Nevada Assembly bill would close loophole in student-teacher sex law

CARSON CITY — Nevada lawmakers discussed a bill Thursday that would close a loophole in state law that allows teachers to pursue otherwise illegal sexual relationships with some students by either the student or employee transferring schools after meeting each other.

Assemblywoman Marilyn Dondero Loop, D-Las Vegas, the bill’s sponsor, presented Assembly Bill 377 to the Senate Judiciary Committee. The Assembly already approved the measure.

Under state law, teachers are not allowed to have sexual relationships with students under 18 at the same school they are employed. The age of consent in Nevada is 16.

But the law doesn’t address teachers and underage students at different schools, so after the sexual relationships start, either the student or teacher could switch schools and continue the previously illegal relationship, Dondero Loop said.

“This (bill) prevents a person from moving to continue an illegal situation,” she said. “We want to maintain a professional work environment and that helps all have a good working environment and a good, strong student-teacher relationship.”

This bill would prohibit sexual relationships between school employees and any student younger than 18 if they come in contact through the employee’s school duties. One example presented to the committee was a basketball coach who meets a cheerleader from another school at a school game.

Because the contact comes during the duty of the coach, a sexual relationship would be illegal if the cheerleader is not at least 18 years old.

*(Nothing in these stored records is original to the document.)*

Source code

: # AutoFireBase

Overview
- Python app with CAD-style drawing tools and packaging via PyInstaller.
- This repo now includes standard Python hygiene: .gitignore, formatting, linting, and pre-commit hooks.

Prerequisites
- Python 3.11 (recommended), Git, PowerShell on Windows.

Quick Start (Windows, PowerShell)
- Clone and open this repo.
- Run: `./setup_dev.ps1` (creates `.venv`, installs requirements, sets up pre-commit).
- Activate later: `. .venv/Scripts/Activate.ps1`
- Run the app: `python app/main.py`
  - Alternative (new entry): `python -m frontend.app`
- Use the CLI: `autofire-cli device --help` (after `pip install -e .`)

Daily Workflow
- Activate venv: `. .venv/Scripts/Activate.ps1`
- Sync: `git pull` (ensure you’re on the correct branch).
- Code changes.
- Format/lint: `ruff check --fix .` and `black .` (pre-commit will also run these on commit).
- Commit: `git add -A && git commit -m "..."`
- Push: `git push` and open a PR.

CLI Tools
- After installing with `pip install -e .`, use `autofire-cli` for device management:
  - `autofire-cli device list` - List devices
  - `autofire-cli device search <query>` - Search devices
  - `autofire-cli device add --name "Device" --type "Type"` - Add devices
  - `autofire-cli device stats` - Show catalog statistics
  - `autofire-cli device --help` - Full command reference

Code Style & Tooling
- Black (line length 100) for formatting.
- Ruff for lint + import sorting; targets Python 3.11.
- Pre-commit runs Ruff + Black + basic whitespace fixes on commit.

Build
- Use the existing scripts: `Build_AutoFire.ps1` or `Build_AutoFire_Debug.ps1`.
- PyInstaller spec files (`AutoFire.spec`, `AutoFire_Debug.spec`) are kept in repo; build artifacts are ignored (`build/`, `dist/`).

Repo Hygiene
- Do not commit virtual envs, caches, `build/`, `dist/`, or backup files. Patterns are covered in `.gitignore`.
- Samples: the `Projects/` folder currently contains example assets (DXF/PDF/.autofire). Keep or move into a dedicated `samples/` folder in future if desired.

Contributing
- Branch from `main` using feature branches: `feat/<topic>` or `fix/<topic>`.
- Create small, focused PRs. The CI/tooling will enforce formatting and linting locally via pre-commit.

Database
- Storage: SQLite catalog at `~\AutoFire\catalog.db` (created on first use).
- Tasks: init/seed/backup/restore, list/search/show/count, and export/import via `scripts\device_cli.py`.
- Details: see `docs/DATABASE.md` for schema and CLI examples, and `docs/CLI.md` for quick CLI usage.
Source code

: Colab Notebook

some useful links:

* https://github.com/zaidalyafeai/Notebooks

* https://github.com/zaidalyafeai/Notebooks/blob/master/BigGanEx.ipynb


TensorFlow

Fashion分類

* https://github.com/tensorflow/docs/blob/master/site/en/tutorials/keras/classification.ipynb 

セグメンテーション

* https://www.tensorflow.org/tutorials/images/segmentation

“The crux of this bill is a person using their position and authority over someone else to spur a sexual relationship,” said John Jones of the Clark County district attorney’s office.

Sexual relationships between school employees and students are uncommon, but this effort is necessary to prevent those “isolated” incidents from skirting around the law, Lonnie Shields of the Clark County Association of School Administrators said after the meeting.

The committee took no action on the bill.